(Source information Opens)

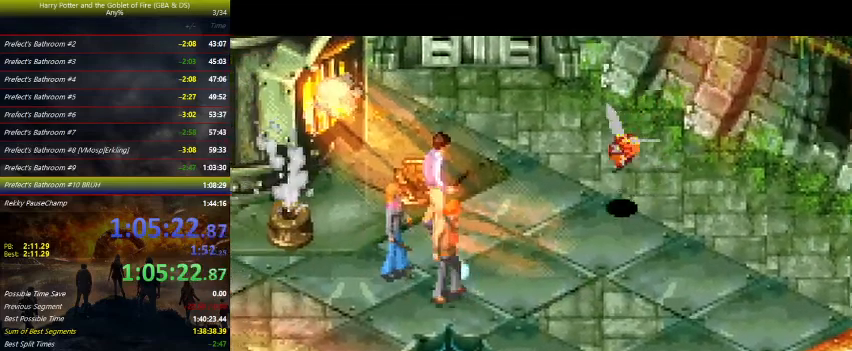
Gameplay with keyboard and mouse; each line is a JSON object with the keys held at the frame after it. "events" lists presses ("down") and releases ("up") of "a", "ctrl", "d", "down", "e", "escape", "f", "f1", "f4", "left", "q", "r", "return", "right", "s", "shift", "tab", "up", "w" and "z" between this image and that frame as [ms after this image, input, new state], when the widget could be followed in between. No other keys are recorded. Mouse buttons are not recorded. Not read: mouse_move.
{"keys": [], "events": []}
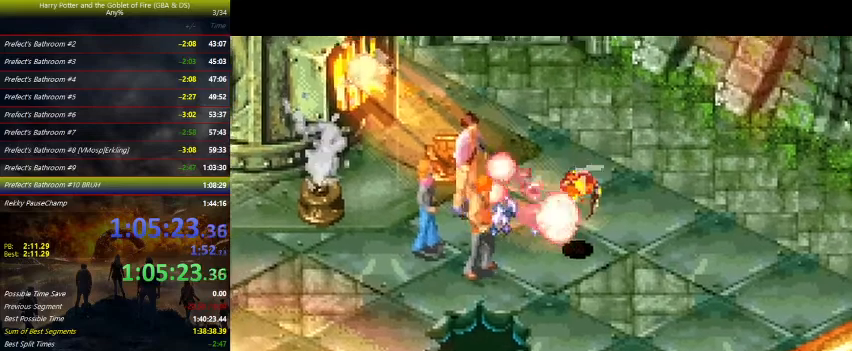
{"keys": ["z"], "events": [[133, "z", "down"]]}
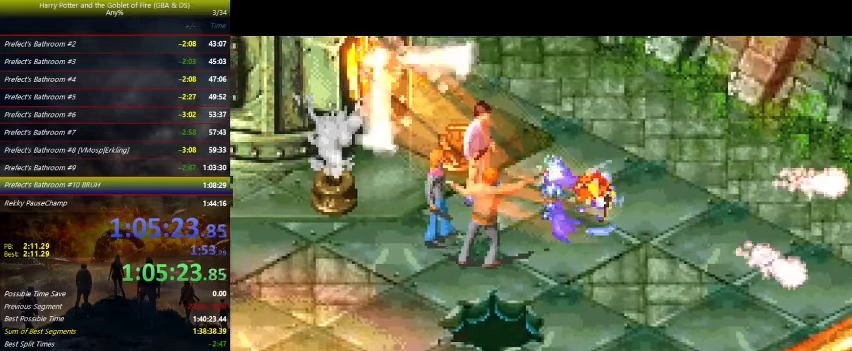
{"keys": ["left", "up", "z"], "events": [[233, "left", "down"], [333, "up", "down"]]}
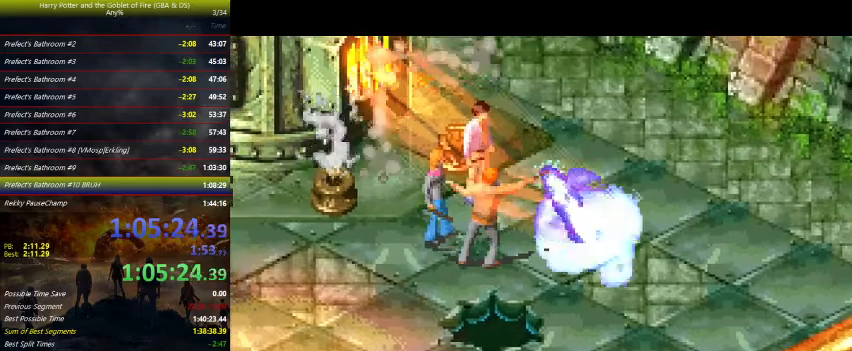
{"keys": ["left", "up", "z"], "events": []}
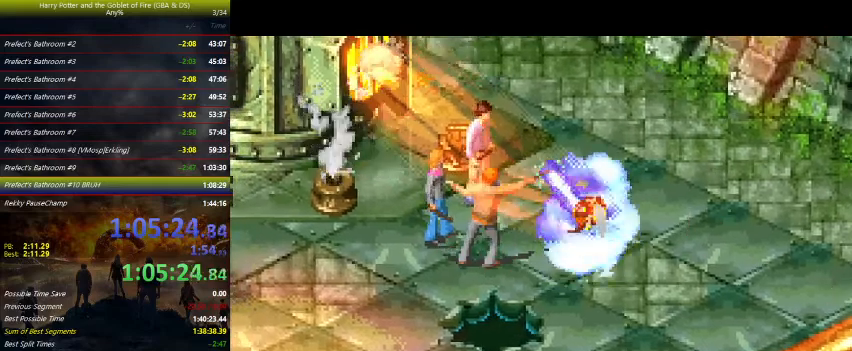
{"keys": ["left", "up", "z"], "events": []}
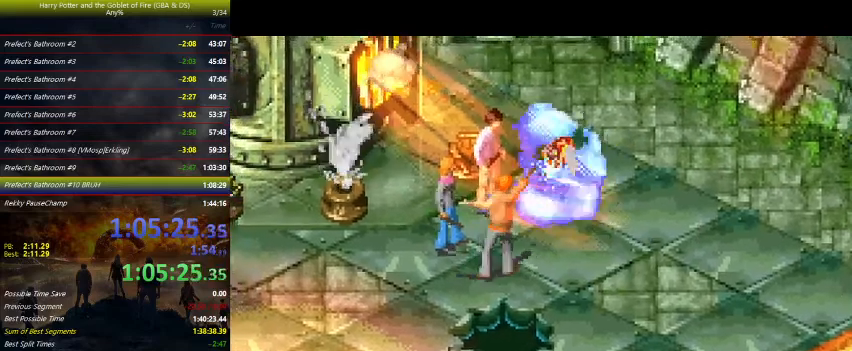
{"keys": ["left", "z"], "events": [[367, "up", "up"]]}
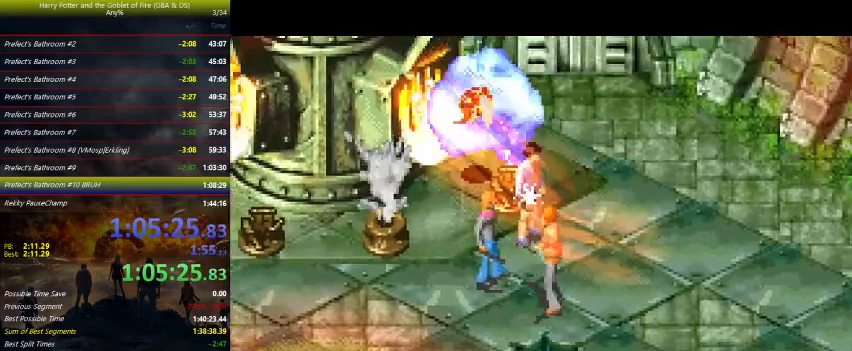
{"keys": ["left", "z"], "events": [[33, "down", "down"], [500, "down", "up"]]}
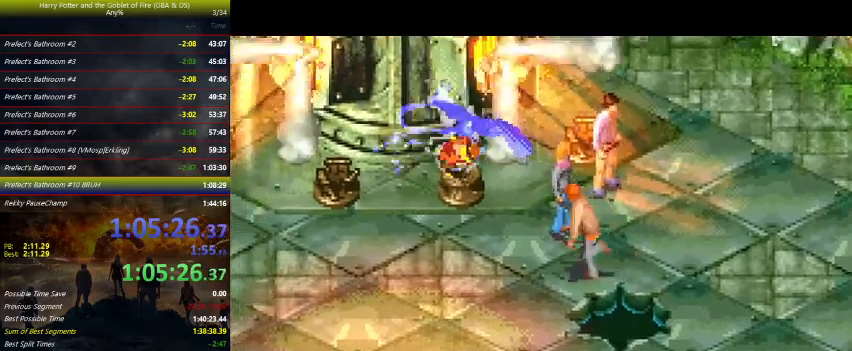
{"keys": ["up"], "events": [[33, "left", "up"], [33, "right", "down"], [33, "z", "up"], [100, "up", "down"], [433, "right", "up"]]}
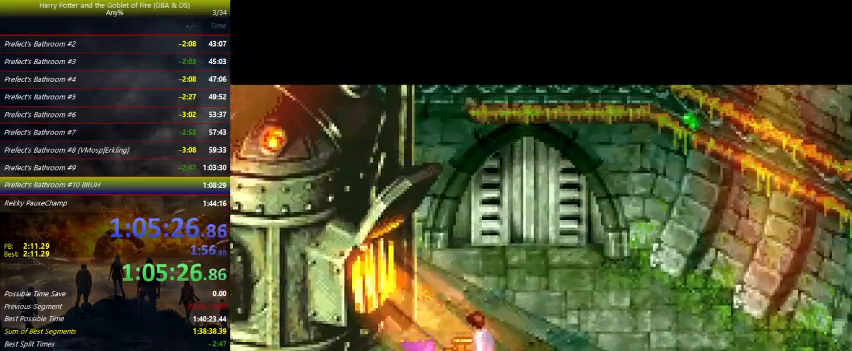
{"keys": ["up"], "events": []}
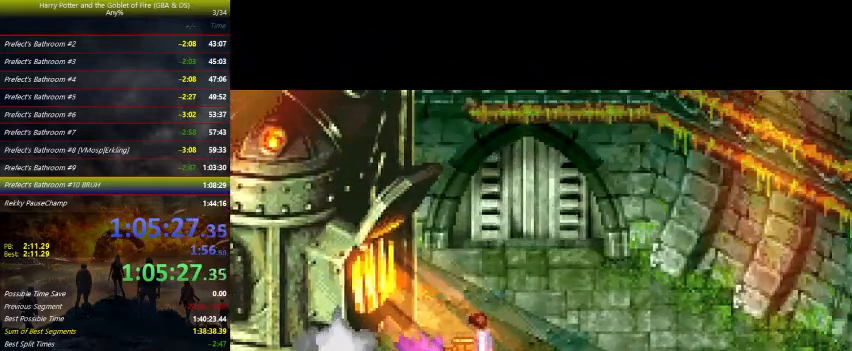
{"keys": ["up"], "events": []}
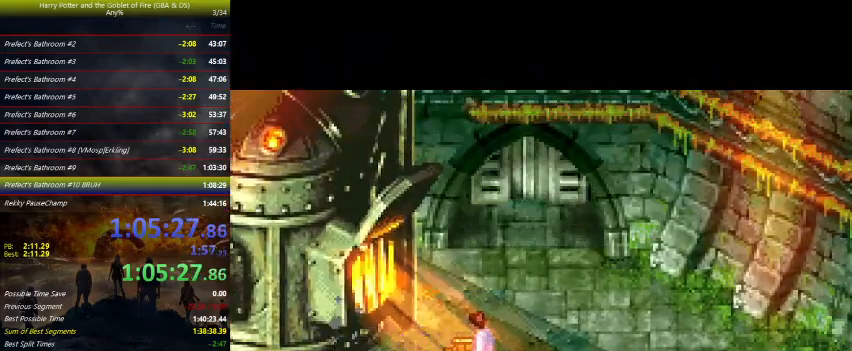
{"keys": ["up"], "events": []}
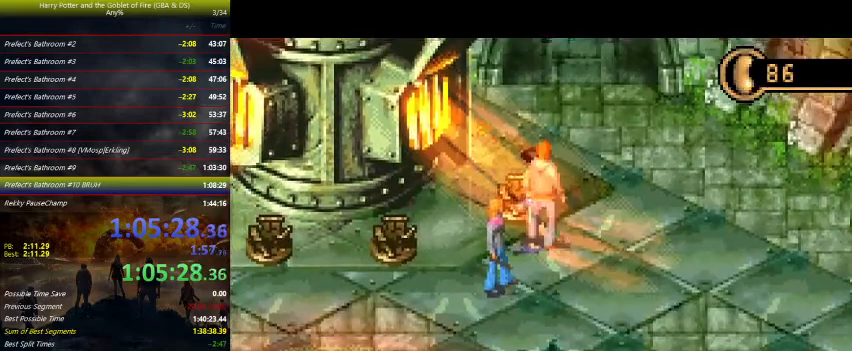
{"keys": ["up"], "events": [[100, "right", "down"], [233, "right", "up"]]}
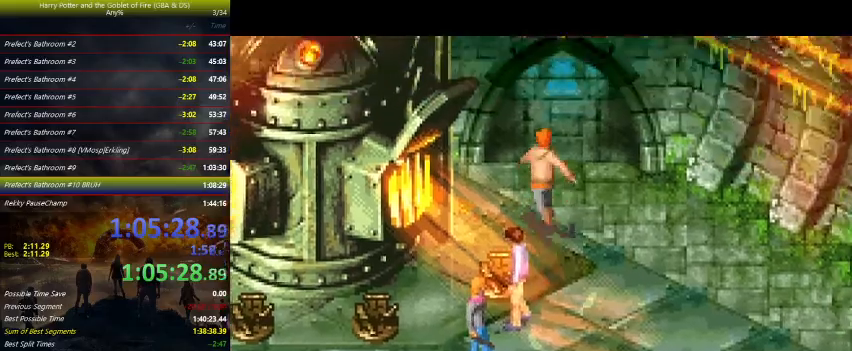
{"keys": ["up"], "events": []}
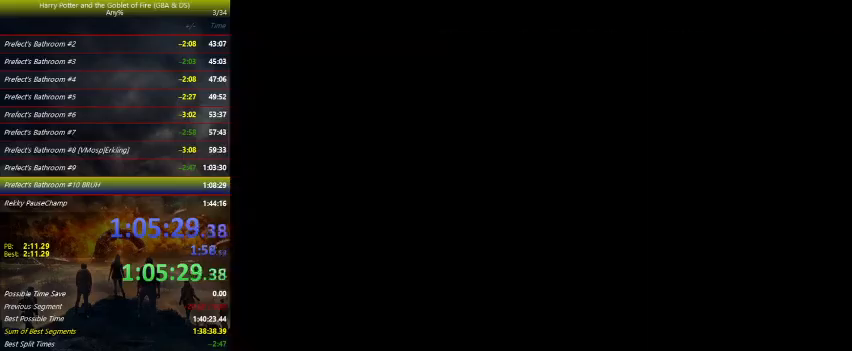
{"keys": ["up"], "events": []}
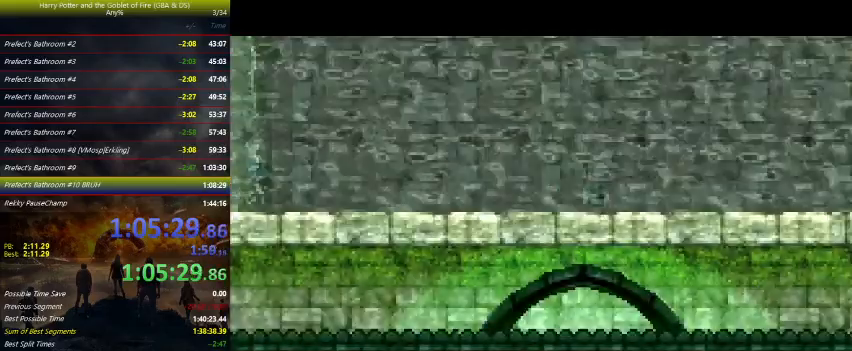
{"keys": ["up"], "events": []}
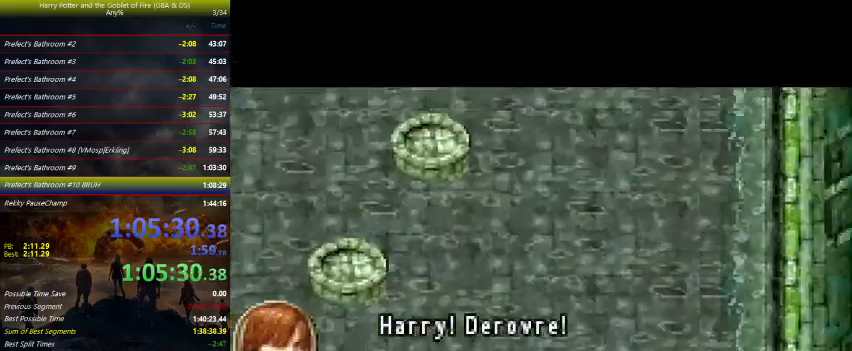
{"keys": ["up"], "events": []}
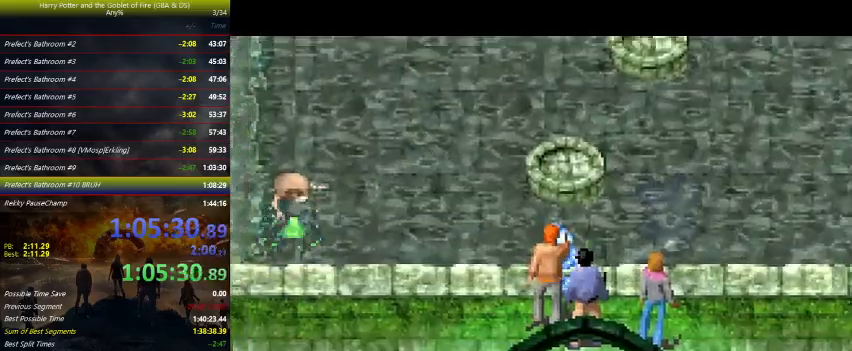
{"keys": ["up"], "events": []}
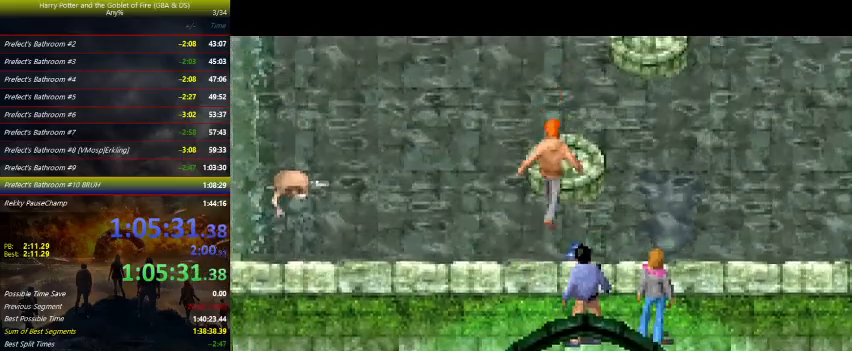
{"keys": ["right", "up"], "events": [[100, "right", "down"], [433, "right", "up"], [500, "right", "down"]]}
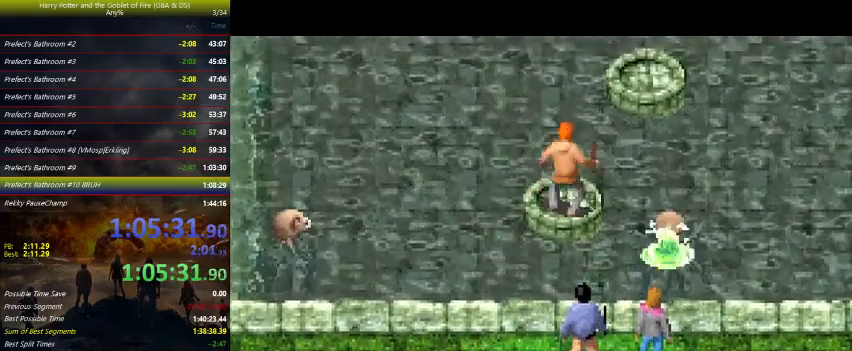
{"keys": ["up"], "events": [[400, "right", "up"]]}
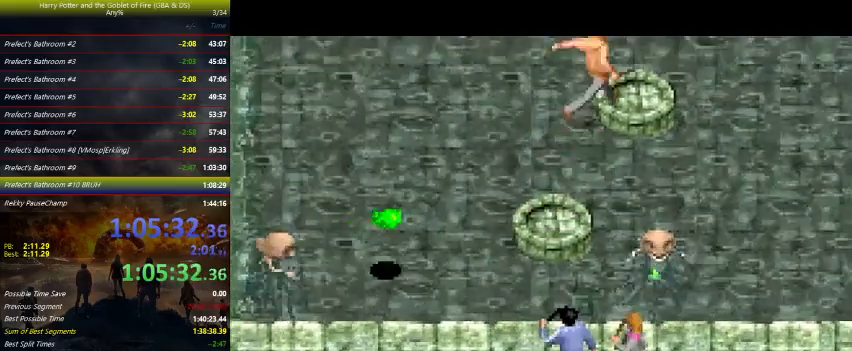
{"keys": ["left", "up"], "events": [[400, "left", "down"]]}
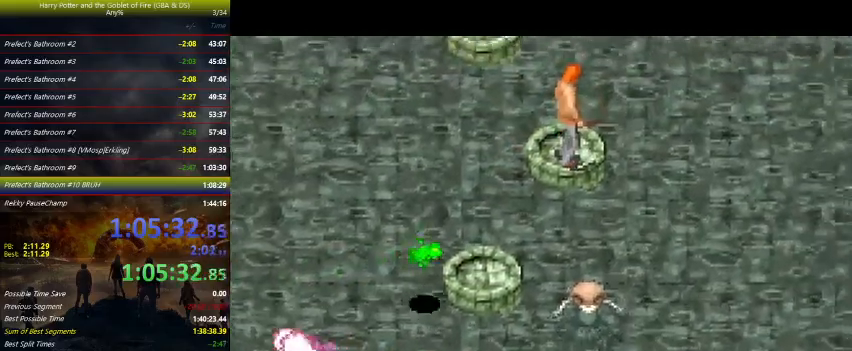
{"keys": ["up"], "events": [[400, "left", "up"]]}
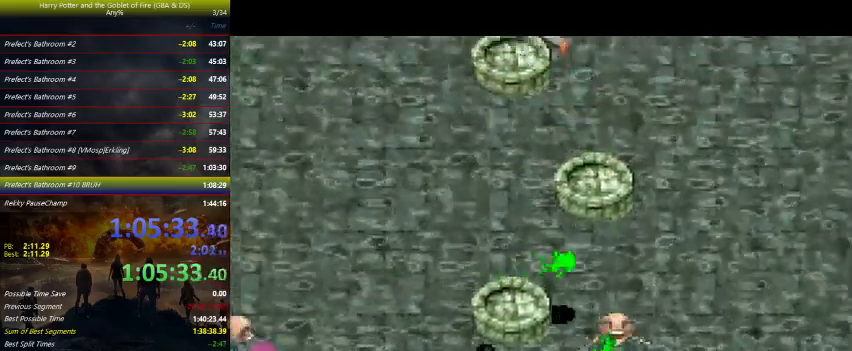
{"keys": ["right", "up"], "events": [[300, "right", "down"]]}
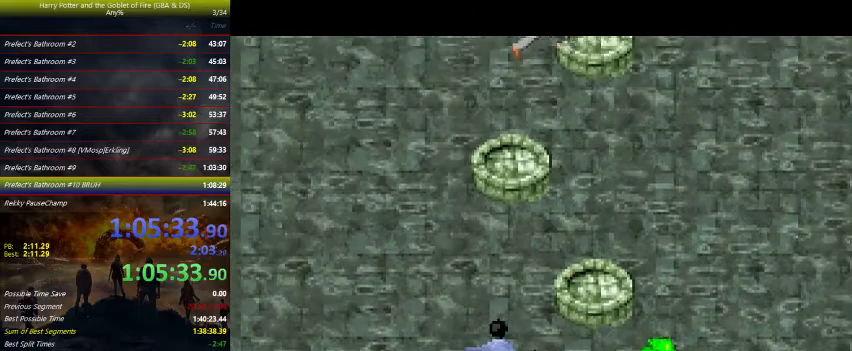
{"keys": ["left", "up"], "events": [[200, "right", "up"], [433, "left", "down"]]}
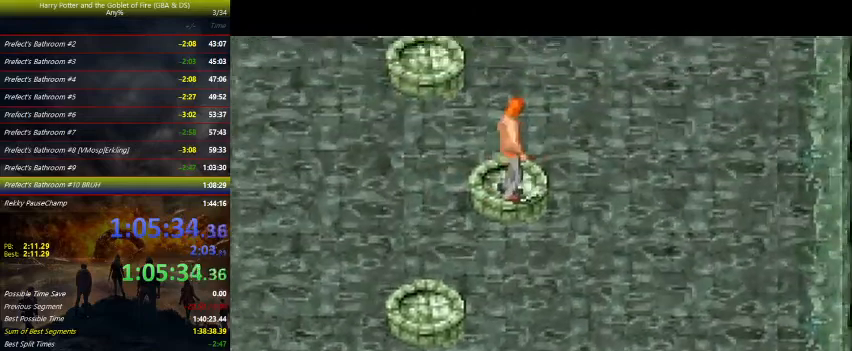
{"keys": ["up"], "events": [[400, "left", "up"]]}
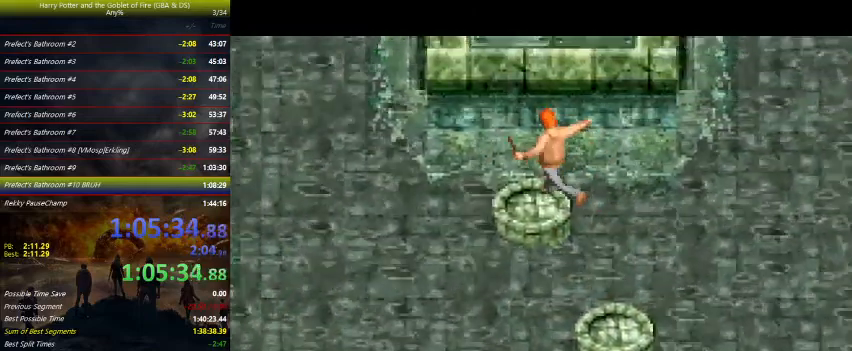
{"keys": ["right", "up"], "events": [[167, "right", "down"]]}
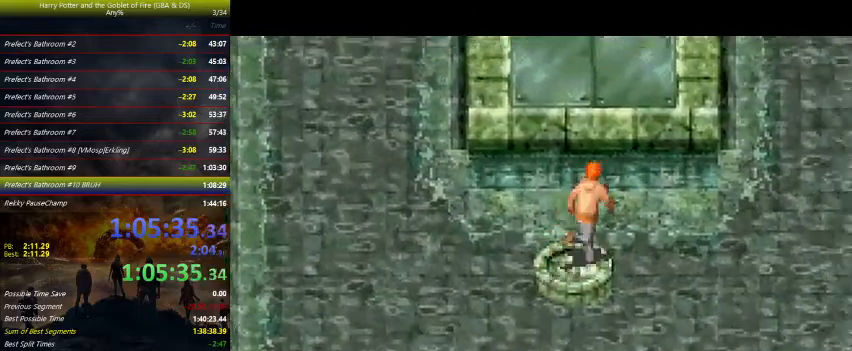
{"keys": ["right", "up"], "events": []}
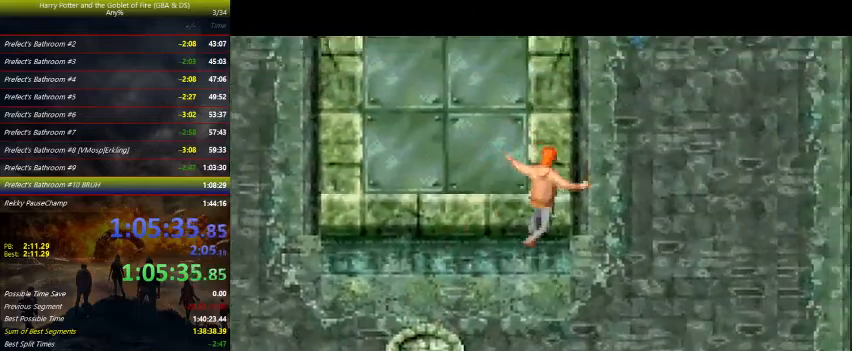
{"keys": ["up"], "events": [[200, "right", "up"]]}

(Source information Closes)

__Task details__:
Return all the data exactly, and keep the pictures out.

__Expected output__:
Gameplay with keyboard and mouse; each line is a JSON object with the keys held at the frame after it. "events" lists presses ("down") and releases ("up") of "a", "ctrl", "d", "down", "e", "escape", "f", "f1", "f4", "left", "q", "r", "return", "right", "s", "shift", "tab", "up", "w" and "z" between this image and that frame as [ms after this image, input, new state], when the widget could be followed in between. No other keys are recorded. Mouse buttons are not recorded. Not read: mouse_move.
{"keys": [], "events": []}
{"keys": ["z"], "events": [[133, "z", "down"]]}
{"keys": ["left", "up", "z"], "events": [[233, "left", "down"], [333, "up", "down"]]}
{"keys": ["left", "up", "z"], "events": []}
{"keys": ["left", "up", "z"], "events": []}
{"keys": ["left", "z"], "events": [[367, "up", "up"]]}
{"keys": ["left", "z"], "events": [[33, "down", "down"], [500, "down", "up"]]}
{"keys": ["up"], "events": [[33, "left", "up"], [33, "right", "down"], [33, "z", "up"], [100, "up", "down"], [433, "right", "up"]]}
{"keys": ["up"], "events": []}
{"keys": ["up"], "events": []}
{"keys": ["up"], "events": []}
{"keys": ["up"], "events": [[100, "right", "down"], [233, "right", "up"]]}
{"keys": ["up"], "events": []}
{"keys": ["up"], "events": []}
{"keys": ["up"], "events": []}
{"keys": ["up"], "events": []}
{"keys": ["up"], "events": []}
{"keys": ["right", "up"], "events": [[100, "right", "down"], [433, "right", "up"], [500, "right", "down"]]}
{"keys": ["up"], "events": [[400, "right", "up"]]}
{"keys": ["left", "up"], "events": [[400, "left", "down"]]}
{"keys": ["up"], "events": [[400, "left", "up"]]}
{"keys": ["right", "up"], "events": [[300, "right", "down"]]}
{"keys": ["left", "up"], "events": [[200, "right", "up"], [433, "left", "down"]]}
{"keys": ["up"], "events": [[400, "left", "up"]]}
{"keys": ["right", "up"], "events": [[167, "right", "down"]]}
{"keys": ["right", "up"], "events": []}
{"keys": ["up"], "events": [[200, "right", "up"]]}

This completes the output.